## Problem:
Show all lines from the records below in which the string "linecap" is present.

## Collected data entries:

---

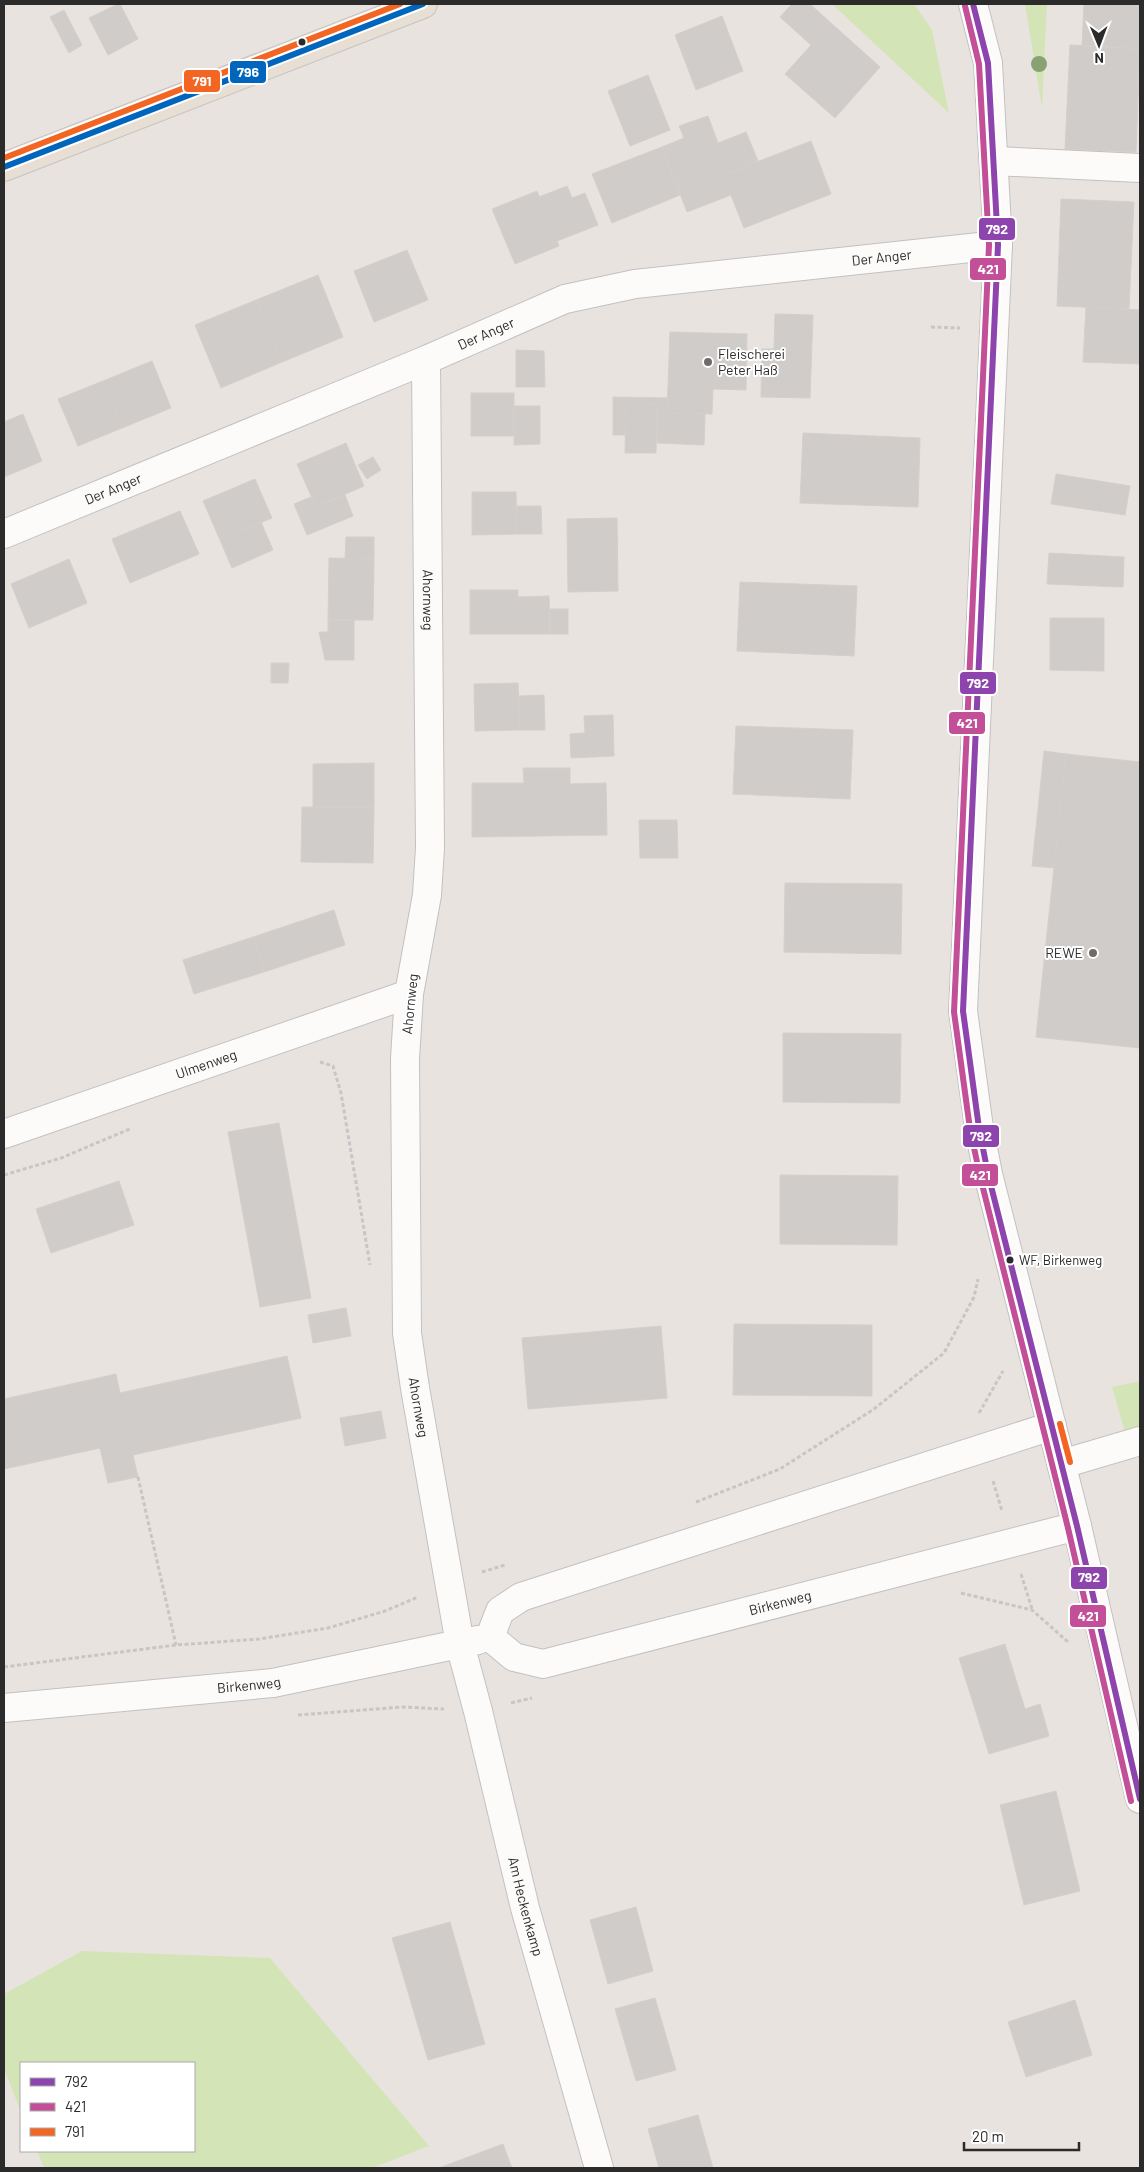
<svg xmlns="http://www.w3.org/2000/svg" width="1144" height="2172" font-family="Barlow,sans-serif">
<rect width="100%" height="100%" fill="#e9e3e0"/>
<!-- green -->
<g fill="#d3e5b7">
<path d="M 832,4 L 914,4 L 932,30 L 949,113 Z"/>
<path d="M 1025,4 L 1047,4 L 1042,108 Z"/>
<path d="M 1140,1381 L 1140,1431 L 1126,1436 L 1112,1387 Z"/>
<path d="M 82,1951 L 270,1958 L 429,2146 L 372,2168 L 44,2168 L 37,2151 L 194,2151 L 194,2063 L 21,2063 L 21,2112 L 4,2069 L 4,1994 Z"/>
</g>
<!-- building -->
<g fill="#d0ccc9" stroke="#d4cfcc">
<path d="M 118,4 L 120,4 L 138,39 L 108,55 L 89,18 Z"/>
<path d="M 792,4 L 810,4 L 831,23 L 811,45 L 780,17 Z"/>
<path d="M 1084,4 L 1140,4 L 1140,49 L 1082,45 Z"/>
<path d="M 64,10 L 82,45 L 69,53 L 50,17 Z"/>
<path d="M 722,16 L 743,71 L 696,90 L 675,35 Z"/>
<path d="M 831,23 L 880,67 L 835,118 L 785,74 Z"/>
<path d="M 1070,45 L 1140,49 L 1136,152 L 1065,149 Z"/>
<path d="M 648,75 L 670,130 L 630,146 L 608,91 Z"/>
<path d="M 708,116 L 718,143 L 746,132 L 758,161 L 723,175 L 731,195 L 687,212 L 662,147 L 684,138 L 679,126 Z"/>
<path d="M 811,141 L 831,194 L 744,228 L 723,175 Z"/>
<path d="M 662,147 L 680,195 L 612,223 L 592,174 Z"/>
<path d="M 567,186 L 572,198 L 585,193 L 598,225 L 557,241 L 539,197 Z"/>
<path d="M 537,191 L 559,246 L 515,264 L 492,209 Z"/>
<path d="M 1061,199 L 1134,202 L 1129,309 L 1057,306 Z"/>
<path d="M 407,250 L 428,300 L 374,322 L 354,271 Z"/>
<path d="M 318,275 L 343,337 L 282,362 L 256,300 Z"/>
<path d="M 256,300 L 282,362 L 221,388 L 195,325 Z"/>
<path d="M 1086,307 L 1140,310 L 1140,364 L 1083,362 Z"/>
<path d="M 775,314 L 813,315 L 810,398 L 761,397 L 762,349 L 774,349 Z"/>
<path d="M 670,332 L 747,334 L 746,390 L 713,389 L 712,414 L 667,413 Z"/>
<path d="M 516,350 L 544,351 L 545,387 L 516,387 Z"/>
<path d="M 152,361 L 171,408 L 122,428 L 103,381 Z"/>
<path d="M 103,381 L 122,428 L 78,446 L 58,399 Z"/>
<rect x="471" y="393" width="43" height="43"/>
<path d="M 613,397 L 668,398 L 667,413 L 705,414 L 704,445 L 657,443 L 657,405 L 626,404 L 625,435 L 613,435 Z"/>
<path d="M 626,404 L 657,405 L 656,453 L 625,453 Z"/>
<path d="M 514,406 L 540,406 L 540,444 L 514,445 Z"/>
<path d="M 23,414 L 42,461 L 4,477 L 4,422 Z"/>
<path d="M 803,433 L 920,438 L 918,507 L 800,503 Z"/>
<path d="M 346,443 L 364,486 L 316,507 L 297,464 Z"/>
<path d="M 373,457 L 381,470 L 367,479 L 358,465 Z"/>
<path d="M 1056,474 L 1130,486 L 1125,515 L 1051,504 Z"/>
<path d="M 255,479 L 272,518 L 220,540 L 203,501 Z"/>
<path d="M 472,492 L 516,492 L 517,534 L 472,535 Z"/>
<path d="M 345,495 L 353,516 L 307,535 L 294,504 L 311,497 L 316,507 Z"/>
<path d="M 516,506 L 541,506 L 542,534 L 517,534 Z"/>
<path d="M 180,511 L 199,554 L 130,583 L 112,539 Z"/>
<path d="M 617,518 L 618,591 L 568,592 L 567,519 Z"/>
<path d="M 261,522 L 273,550 L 232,568 L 220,540 Z"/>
<path d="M 346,537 L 374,537 L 374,559 L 345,559 Z"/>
<path d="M 1049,553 L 1124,557 L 1123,587 L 1047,584 Z"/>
<path d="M 329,558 L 374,559 L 373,620 L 328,620 Z"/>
<path d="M 69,559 L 87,603 L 29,628 L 11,584 Z"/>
<path d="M 740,582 L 857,586 L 854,656 L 737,651 Z"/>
<rect x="470" y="590" width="48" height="44"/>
<path d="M 549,596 L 550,634 L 518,634 L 517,597 Z"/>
<rect x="550" y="609" width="18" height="25"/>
<path d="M 1050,618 L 1104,618 L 1104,671 L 1050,670 Z"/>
<path d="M 328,620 L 354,620 L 354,660 L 325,660 L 319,632 L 328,632 Z"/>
<path d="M 271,663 L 289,663 L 288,683 L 271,683 Z"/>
<path d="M 518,683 L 520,730 L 475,731 L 474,684 Z"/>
<path d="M 544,695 L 545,730 L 520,730 L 519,696 Z"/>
<path d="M 613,715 L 614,756 L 571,758 L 570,734 L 585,733 L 584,716 Z"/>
<path d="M 736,726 L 853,730 L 850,799 L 733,794 Z"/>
<path d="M 1044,751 L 1066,754 L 1055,868 L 1032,866 Z"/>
<path d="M 1066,754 L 1140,762 L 1140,1048 L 1036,1037 Z"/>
<path d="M 374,763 L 374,807 L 313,807 L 313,764 Z"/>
<path d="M 523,768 L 570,768 L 570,784 L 606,783 L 607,835 L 472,837 L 472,783 L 524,783 Z"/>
<path d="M 302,807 L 374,807 L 373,863 L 301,862 Z"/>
<path d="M 639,820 L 677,820 L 678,858 L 640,858 Z"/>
<path d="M 785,883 L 902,884 L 901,954 L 784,952 Z"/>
<path d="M 334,910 L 345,945 L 264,972 L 253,937 Z"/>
<path d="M 253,937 L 264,972 L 194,994 L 183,960 Z"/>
<path d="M 783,1033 L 901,1034 L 900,1103 L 783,1102 Z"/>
<path d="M 279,1123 L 311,1298 L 260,1307 L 228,1132 Z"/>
<path d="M 780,1175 L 898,1176 L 897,1245 L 780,1244 Z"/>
<path d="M 119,1181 L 134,1225 L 51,1253 L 36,1209 Z"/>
<path d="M 346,1308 L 351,1336 L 313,1343 L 308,1315 Z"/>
<path d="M 734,1324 L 872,1325 L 872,1396 L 733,1395 Z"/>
<path d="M 661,1326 L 667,1398 L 528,1409 L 522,1338 Z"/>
<path d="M 287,1356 L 301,1418 L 133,1455 L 138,1477 L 108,1483 L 100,1448 L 4,1469 L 4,1399 L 116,1374 L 120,1393 Z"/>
<path d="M 381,1411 L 386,1438 L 345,1446 L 340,1418 Z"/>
<path d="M 1005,1644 L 1025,1709 L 1040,1704 L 1049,1736 L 989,1754 L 959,1658 Z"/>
<path d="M 1056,1791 L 1080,1891 L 1024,1905 L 1000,1805 Z"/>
<path d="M 636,1907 L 653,1971 L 608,1984 L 590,1920 Z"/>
<path d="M 450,1922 L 485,2044 L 428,2060 L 392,1938 Z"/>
<path d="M 655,1998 L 676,2070 L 636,2081 L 615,2009 Z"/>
<path d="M 1075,2000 L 1092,2055 L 1026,2077 L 1008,2022 Z"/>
<path d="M 698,2115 L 713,2168 L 659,2168 L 648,2129 Z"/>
<path d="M 503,2144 L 512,2168 L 439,2168 Z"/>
</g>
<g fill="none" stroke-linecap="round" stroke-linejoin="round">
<defs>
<g id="minor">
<path d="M 973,4 L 988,63 L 998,245 L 963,1011 L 979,1128 L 988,1174 L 1077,1526 L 1140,1799"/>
<path d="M 995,161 L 1140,168"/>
<path id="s1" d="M 426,360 L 430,848 L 427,895 L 409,994 L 405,1059 L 407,1333 L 415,1388 L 460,1644 L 478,1711 L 525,1908 L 599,2168"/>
<path id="s2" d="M 4,534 L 426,360 L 565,299 L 635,284 L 998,245"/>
<path id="s3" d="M 4,1134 L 409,994"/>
<path d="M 1062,1464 L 1140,1441"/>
<path id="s4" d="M 490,1637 L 514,1657 L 543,1664 L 1077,1526"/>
<path d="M 490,1637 L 500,1611 L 521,1597 L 1052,1426"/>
<path id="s5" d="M 4,1708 L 273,1683 L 478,1640"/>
</g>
<path id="major" d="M 4,167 L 423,4"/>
</defs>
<!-- minor casing -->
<use href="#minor" stroke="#c2c1c2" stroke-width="30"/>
<!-- major casing -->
<use href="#major" stroke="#c5c2c1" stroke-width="30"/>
<!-- path -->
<g stroke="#c6c6c6" stroke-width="3" stroke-dasharray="4 2.5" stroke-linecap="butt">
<path d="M 931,327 L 960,328"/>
<path d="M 320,1062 L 333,1066 L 341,1093 L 370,1265"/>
<path d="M 4,1175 L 61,1158 L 132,1128"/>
<path d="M 979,1413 L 1003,1371"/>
<path d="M 138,1477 L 176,1645"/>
<path d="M 993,1481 L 1002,1511"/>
<path d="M 696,1502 L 780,1469 L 874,1409 L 944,1353 L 974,1297 L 978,1279"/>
<path d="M 482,1572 L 505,1565"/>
<path d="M 1021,1574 L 1032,1609"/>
<path d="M 961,1593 L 1032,1610 L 1068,1642"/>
<path d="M 4,1667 L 176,1645 L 259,1639 L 328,1628 L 385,1611 L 418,1597"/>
<path d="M 511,1703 L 532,1698"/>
<path d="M 298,1715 L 402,1707 L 444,1709"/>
</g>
<!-- minor -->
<use href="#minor" stroke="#fcfbfa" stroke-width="28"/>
<!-- major -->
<use href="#major" stroke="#e7dfd3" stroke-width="28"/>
<defs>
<path id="bus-1" d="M 973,4 L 988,63 L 998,245 L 963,1011 L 979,1128 L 988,1174 L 1077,1526 L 1140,1799"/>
<path id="bus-2" d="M 965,6 L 979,64 L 989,245 L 954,1012 L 970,1129 L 980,1176 L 1068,1528 L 1131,1801"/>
<g id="bus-3">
<path d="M 4,158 L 400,4"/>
<path d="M 1060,1424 L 1070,1462"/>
</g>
<path id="bus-4" d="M 4,167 L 423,4"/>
</defs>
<!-- bus-1 casing -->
<use href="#bus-1" stroke="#fff" stroke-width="10"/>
<!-- bus-2 casing -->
<use href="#bus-2" stroke="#fff" stroke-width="10"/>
<!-- bus-3 casing -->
<use href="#bus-3" stroke="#fff" stroke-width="10"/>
<!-- bus-4 casing -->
<use href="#bus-4" stroke="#fff" stroke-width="10"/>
<!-- bus-1 -->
<use href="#bus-1" stroke="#8e44ad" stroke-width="6"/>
<!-- bus-2 -->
<use href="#bus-2" stroke="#c24f97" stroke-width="6"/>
<!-- bus-3 -->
<use href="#bus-3" stroke="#f26522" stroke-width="6"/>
<!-- bus-4 -->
<use href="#bus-4" stroke="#0065bd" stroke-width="6"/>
</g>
<!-- trees -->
<circle fill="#88a271" cx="1039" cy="64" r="8"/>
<!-- markers -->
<g fill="#2b2b2b" stroke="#fff" stroke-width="2">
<circle cx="302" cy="42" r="4.5"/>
<circle cx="1010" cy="1260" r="4.5"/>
</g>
<g fill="#6e6b6a" stroke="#fff" stroke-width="2">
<circle cx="708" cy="362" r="5"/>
<circle cx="1093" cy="953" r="5"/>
</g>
<g text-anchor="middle" stroke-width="4" stroke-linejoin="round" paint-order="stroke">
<!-- bus labels -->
<g font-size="13" fill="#2b2b2b" stroke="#fff" text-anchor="start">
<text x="1019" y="1265">WF, Birkenweg</text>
</g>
<!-- street labels -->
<g font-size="14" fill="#2b2b2b" stroke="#fff">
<text dy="5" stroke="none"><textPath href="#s2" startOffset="928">Der Anger</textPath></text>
<text dy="5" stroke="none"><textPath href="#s2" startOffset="522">Der Anger</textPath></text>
<text dy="5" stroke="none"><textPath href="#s2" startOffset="118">Der Anger</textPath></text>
<text dy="5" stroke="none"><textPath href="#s1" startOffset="240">Ahornweg</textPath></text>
<text transform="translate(410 1004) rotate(-84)" y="5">Ahornweg</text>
<text dy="5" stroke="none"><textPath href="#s3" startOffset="214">Ulmenweg</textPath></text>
<text dy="5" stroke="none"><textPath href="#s1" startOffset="1050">Ahornweg</textPath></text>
<text dy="5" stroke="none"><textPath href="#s4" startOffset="306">Birkenweg</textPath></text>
<text dy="5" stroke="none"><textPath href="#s5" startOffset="246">Birkenweg</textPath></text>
<text dy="5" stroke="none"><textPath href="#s1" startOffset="1561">Am Heckenkamp</textPath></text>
</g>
<!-- poi labels -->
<g font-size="14" fill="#2b2b2b" stroke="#fff" text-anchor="start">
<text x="718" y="359">Fleischerei<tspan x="718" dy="16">Peter Haß</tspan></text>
<text x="1083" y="958" text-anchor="end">REWE</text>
</g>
</g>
<g stroke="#fff" stroke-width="2">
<rect x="229" y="60" width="38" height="24" rx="5" fill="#0065bd"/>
<rect x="183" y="69" width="38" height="24" rx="5" fill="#f26522"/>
<rect x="978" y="217" width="38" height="24" rx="5" fill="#8e44ad"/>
<rect x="969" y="257" width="38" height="24" rx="5" fill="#c24f97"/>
<rect x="959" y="671" width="38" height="24" rx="5" fill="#8e44ad"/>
<rect x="948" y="711" width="38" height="24" rx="5" fill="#c24f97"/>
<rect x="962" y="1124" width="38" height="24" rx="5" fill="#8e44ad"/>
<rect x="961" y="1163" width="38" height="24" rx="5" fill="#c24f97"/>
<rect x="1070" y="1566" width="38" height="24" rx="5" fill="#8e44ad"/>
<rect x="1069" y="1604" width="38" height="24" rx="5" fill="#c24f97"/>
</g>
<g font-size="14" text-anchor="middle" font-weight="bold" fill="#fff">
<text x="248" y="77">796</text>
<text x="202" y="86">791</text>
<text x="997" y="234">792</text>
<text x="988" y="274">421</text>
<text x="978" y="688">792</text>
<text x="967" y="728">421</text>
<text x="981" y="1141">792</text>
<text x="980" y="1180">421</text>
<text x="1089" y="1582">792</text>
<text x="1088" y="1621">421</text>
</g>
<!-- border -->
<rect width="1144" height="2172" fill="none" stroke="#2b2b2b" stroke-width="10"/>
<!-- legend -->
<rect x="20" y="2062" width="175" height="90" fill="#ffffff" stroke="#aaaaaa"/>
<rect x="30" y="2078" width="25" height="8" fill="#8e44ad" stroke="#aaaaaa"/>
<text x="65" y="2087" font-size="15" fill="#2b2b2b">792</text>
<rect x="30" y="2103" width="25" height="8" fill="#c24f97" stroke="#aaaaaa"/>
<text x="65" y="2112" font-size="15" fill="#2b2b2b">421</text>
<rect x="30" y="2128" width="25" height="8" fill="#f26522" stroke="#aaaaaa"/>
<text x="65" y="2137" font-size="15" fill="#2b2b2b">791</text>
<!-- north arrow -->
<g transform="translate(1099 45) rotate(179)" stroke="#ffffff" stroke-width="4" paint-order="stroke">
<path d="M0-4L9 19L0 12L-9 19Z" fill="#2b2b2b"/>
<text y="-8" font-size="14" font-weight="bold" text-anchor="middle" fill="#2b2b2b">N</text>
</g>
<!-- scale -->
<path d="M964 2142v8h115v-8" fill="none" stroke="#2b2b2b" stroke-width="2.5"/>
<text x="972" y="2142" font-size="15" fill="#2b2b2b" stroke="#ffffff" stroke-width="4" paint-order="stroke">20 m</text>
</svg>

---

## Answer area:
<g fill="none" stroke-linecap="round" stroke-linejoin="round">
<g stroke="#c6c6c6" stroke-width="3" stroke-dasharray="4 2.5" stroke-linecap="butt">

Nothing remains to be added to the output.